**Your objective**
Scan the records for the string "going"; copy each line where it occurs.

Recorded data

★ ★ ★

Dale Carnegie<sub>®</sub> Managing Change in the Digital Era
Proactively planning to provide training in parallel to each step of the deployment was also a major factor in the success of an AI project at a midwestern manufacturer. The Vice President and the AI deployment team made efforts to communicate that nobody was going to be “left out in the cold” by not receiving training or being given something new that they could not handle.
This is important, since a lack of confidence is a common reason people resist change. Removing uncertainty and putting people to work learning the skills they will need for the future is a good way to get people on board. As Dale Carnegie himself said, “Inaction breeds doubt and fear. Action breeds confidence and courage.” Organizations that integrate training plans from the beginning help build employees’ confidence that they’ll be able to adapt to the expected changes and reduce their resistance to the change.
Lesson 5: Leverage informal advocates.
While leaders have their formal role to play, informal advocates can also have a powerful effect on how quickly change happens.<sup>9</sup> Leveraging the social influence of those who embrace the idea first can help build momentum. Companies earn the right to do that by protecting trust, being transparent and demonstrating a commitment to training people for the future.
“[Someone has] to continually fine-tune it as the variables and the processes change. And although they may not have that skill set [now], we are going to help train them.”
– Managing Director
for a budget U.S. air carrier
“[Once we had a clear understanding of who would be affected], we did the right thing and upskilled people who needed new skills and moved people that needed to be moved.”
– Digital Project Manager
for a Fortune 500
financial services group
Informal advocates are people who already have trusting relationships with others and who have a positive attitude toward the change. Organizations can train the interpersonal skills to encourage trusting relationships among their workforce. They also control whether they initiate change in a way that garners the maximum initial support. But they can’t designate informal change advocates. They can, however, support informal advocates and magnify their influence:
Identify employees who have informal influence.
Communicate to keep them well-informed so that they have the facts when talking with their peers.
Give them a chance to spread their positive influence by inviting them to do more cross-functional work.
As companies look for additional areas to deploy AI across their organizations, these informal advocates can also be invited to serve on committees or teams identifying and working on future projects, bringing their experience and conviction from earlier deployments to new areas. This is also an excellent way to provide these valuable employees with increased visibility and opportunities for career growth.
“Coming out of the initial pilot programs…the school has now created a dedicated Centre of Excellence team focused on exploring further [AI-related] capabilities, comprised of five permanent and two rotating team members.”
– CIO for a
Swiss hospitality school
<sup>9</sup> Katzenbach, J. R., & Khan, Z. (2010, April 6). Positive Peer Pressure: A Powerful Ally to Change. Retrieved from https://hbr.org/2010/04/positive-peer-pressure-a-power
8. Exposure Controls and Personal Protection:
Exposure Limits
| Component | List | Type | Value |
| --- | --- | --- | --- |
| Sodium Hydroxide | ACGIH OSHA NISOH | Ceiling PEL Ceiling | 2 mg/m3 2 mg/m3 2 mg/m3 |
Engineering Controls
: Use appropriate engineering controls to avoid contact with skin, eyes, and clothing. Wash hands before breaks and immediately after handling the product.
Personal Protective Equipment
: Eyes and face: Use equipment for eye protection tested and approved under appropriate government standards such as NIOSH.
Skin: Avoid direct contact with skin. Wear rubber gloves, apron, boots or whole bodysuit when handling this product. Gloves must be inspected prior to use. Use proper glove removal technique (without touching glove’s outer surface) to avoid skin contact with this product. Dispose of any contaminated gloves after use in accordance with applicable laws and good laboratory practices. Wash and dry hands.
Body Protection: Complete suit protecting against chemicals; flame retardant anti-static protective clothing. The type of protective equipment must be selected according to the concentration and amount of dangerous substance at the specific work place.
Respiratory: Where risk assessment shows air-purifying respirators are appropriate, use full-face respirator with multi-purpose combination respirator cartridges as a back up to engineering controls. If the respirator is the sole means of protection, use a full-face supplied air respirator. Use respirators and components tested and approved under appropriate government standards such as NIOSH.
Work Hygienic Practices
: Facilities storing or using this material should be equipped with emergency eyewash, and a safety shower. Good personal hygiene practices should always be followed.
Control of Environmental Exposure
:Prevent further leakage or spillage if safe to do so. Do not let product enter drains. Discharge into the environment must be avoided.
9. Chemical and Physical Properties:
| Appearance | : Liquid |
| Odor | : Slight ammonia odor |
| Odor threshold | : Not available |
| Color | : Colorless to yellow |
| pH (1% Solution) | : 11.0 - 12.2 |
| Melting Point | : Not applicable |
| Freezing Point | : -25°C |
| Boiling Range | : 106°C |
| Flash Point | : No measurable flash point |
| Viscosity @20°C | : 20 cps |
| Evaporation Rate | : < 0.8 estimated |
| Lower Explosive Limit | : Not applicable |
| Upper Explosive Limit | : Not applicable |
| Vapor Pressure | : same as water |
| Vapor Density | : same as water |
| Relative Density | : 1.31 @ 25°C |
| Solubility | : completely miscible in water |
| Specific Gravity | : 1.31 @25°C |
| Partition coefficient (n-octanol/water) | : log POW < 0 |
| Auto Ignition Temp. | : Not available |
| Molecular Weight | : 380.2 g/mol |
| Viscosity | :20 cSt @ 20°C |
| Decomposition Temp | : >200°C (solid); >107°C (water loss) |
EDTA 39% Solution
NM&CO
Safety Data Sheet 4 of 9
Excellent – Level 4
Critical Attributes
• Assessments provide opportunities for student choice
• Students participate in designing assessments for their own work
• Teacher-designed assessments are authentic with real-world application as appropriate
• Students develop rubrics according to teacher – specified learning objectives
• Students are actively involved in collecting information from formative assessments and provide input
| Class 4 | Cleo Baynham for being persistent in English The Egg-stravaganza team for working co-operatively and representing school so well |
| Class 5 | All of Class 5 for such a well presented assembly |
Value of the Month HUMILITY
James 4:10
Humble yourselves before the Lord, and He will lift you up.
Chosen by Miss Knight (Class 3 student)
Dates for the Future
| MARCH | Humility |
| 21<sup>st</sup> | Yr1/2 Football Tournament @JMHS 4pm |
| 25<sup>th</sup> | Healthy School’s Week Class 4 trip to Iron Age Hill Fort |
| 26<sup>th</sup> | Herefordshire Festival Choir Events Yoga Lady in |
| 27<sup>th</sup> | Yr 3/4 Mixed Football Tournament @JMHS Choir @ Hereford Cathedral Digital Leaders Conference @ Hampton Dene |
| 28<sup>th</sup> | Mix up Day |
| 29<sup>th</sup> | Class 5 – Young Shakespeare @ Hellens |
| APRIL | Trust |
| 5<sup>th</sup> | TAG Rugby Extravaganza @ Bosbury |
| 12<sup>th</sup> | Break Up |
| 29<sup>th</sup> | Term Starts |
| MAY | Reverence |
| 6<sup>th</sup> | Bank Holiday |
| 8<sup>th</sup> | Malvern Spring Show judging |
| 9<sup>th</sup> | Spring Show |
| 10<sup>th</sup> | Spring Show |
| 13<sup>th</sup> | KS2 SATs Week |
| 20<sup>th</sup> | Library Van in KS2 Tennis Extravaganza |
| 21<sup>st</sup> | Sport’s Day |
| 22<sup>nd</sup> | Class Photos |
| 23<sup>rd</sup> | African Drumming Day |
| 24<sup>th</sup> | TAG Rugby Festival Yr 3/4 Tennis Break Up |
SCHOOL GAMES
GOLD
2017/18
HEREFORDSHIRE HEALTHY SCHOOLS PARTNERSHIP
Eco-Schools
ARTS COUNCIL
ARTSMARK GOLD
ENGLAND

★ ★ ★

**Answer to this task**
Proactively planning to provide training in parallel to each step of the deployment was also a major factor in the success of an AI project at a midwestern manufacturer. The Vice President and the AI deployment team made efforts to communicate that nobody was going to be “left out in the cold” by not receiving training or being given something new that they could not handle.
“[Someone has] to continually fine-tune it as the variables and the processes change. And although they may not have that skill set [now], we are going to help train them.”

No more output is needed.